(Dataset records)
◇ ◇ ◇
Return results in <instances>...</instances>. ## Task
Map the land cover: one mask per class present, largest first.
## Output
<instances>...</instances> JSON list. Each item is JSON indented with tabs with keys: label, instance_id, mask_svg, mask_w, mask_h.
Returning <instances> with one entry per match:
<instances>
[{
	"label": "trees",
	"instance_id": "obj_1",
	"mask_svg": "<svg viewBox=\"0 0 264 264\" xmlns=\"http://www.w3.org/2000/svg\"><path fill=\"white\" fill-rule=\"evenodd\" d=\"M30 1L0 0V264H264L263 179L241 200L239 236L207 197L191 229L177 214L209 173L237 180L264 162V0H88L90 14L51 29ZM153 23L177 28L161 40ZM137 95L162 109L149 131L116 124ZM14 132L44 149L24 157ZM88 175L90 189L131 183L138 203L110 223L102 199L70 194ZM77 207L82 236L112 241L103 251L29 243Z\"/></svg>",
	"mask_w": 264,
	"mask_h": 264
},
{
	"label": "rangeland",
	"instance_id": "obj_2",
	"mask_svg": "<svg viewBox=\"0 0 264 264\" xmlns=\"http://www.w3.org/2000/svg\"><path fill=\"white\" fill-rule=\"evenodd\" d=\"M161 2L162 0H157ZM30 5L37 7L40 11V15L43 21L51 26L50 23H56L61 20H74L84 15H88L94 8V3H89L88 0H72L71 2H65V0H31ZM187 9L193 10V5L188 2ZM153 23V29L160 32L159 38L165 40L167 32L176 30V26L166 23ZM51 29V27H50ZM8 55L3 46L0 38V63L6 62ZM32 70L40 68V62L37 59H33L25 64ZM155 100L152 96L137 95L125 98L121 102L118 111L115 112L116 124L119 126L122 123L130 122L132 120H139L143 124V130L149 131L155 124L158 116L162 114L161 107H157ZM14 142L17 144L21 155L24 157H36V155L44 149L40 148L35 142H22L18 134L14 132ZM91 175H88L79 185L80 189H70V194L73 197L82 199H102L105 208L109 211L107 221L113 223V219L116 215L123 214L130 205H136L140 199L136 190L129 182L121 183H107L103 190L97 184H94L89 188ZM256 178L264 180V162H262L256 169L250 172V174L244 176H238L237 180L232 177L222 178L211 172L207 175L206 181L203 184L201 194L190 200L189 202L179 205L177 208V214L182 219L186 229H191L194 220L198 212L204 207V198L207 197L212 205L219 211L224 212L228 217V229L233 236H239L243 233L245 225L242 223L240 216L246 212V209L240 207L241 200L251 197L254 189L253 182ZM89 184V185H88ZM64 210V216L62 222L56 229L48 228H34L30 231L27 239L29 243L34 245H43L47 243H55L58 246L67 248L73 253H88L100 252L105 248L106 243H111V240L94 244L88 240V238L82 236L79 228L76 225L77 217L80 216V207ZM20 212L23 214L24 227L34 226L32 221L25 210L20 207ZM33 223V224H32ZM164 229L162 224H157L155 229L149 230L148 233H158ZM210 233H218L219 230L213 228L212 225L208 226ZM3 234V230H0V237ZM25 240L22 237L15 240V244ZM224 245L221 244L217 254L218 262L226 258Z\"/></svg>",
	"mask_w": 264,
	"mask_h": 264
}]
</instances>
◇ ◇ ◇
Requirements> Retype the material from its first line through the line containing "Returning <instances> with", keeping every character unchanged.

Written solution>
Return results in <instances>...</instances>. ## Task
Map the land cover: one mask per class present, largest first.
## Output
<instances>...</instances> JSON list. Each item is JSON indented with tabs with keys: label, instance_id, mask_svg, mask_w, mask_h.
Returning <instances> with one entry per match:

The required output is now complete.